Commenting on the appointment, Mark E. Schwarz, Executive Chairman of Hallmark, said, “We are fortunate to have someone with Naveen’s skills, experience and record of accomplishment assuming the Chief Executive Officer role at Hallmark. I am confident his leadership abilities will be a valuable addition to the Hallmark team and believe he will do a terrific job in furthering Hallmark’s continuing development into a larger and more valuable company.”

 

 
 

 

 

 

Mr. Anand said, “I’m excited to join Hallmark and thrilled about the prospects of continuing to build upon what has already been achieved by the team at Hallmark. I’m delighted that I can have a major influence in shaping the development of Hallmark into an important player in the specialty lines arena. I look forward to working with the team as well as our agents and brokers to continue to develop Hallmark into a leading specialty insurer.”

 

Hallmark also announced that Mark J. Morrison will remain with the Company in the role of Senior Executive Vice President, reporting to Mr. Anand. Mr. Schwarz added, “We appreciate Mr. Morrison’s leadership since joining Hallmark in 2004 and services as its Chief Executive Officer since 2006. Throughout his tenure with Hallmark, Mr. Morrison has played an instrumental role in the transformation of the Company. Under his leadership, Hallmark has developed into a diversified specialty property/casualty insurance company with compound annual growth in gross premiums written and book value per share since 2004 of 34% and 10%, respectively.”

 

About Hallmark Financial Services, Inc.

 

Hallmark Financial Services, Inc. is an insurance holding company which, through its subsidiaries, engages in the sale of property/casualty insurance products to businesses and individuals. Hallmark’s business involves marketing, distributing, underwriting and servicing commercial and personal lines of property/casualty insurance products, as well as providing other insurance related services. Hallmark is headquartered in Fort Worth, Texas and its common stock is listed on NASDAQ under the symbol "HALL."

 

Forward-looking statements in this release are made pursuant to the “safe harbor” provisions of the Private Securities Litigation Reform Act of 1995. Investors are cautioned that actual results may differ substantially from such forward-looking statements.
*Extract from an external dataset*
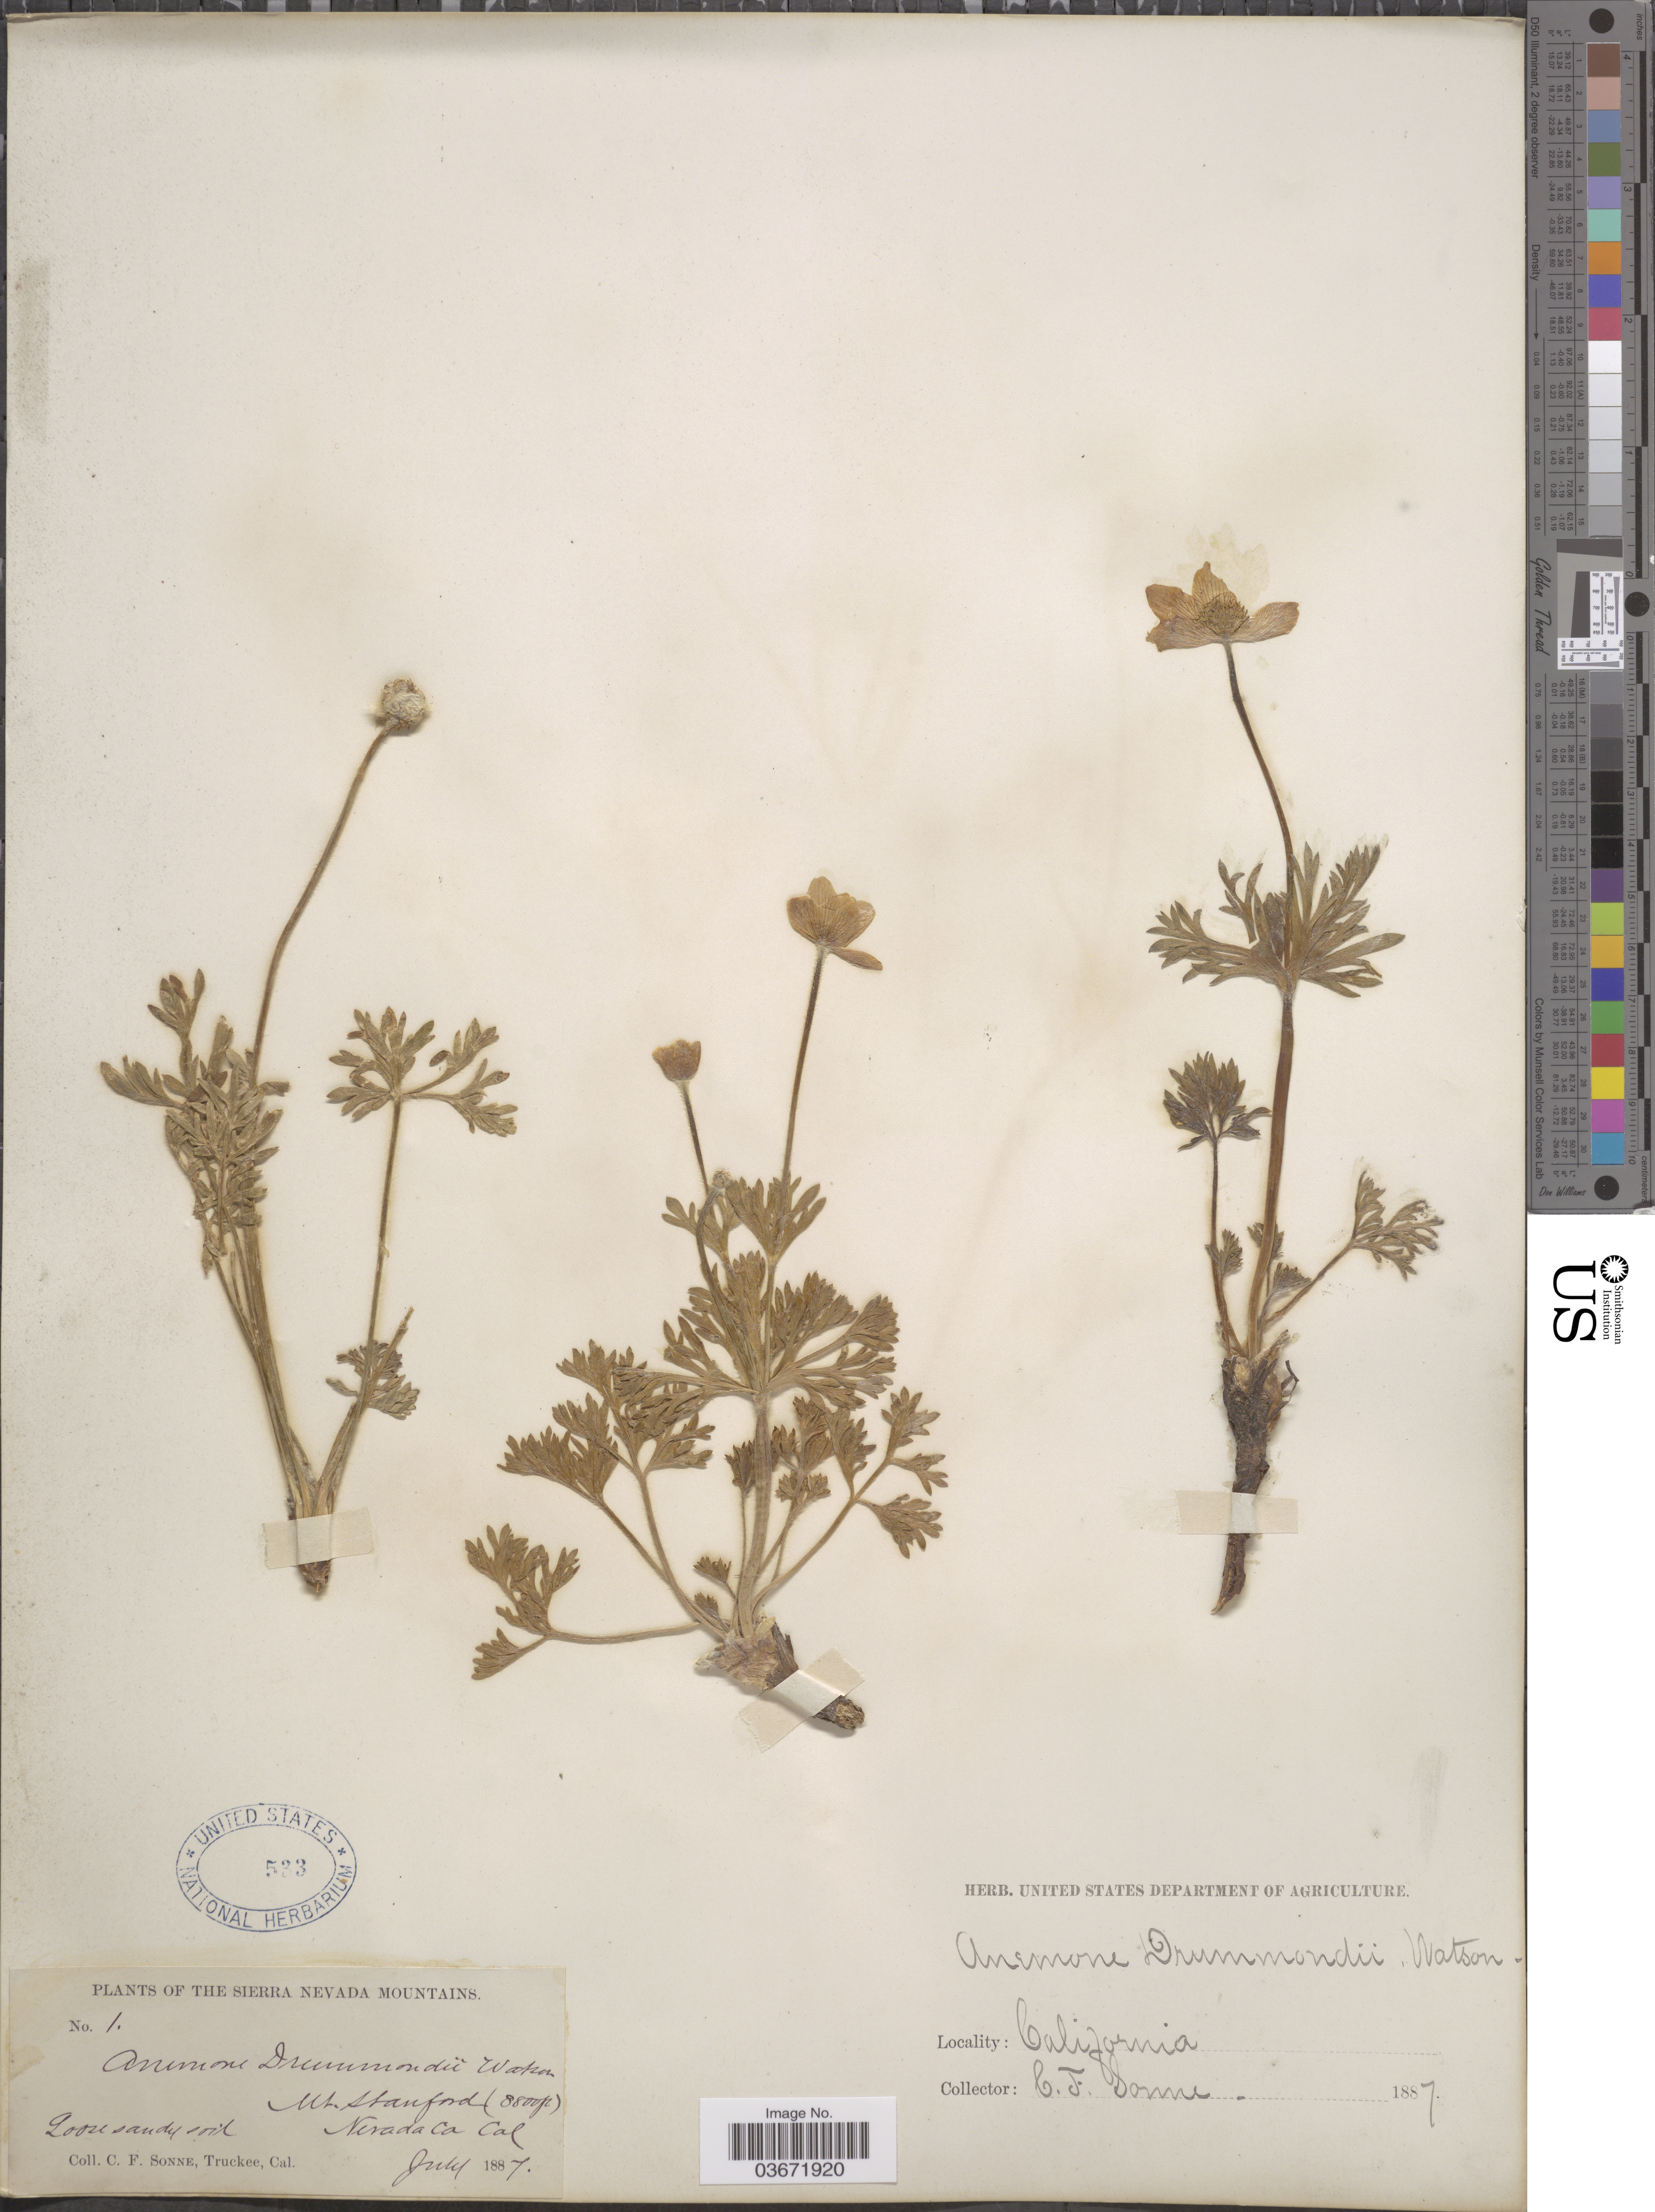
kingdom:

Forward-looking statements involve risks and uncertainties including, but not limited to, continued acceptance of the Company’s products and services in the marketplace, competitive factors, interest rate trends, general economic conditions, the availability of financing, underwriting loss experience and other risks detailed from time to time in the Company’s filings with the Securities and Exchange Commission.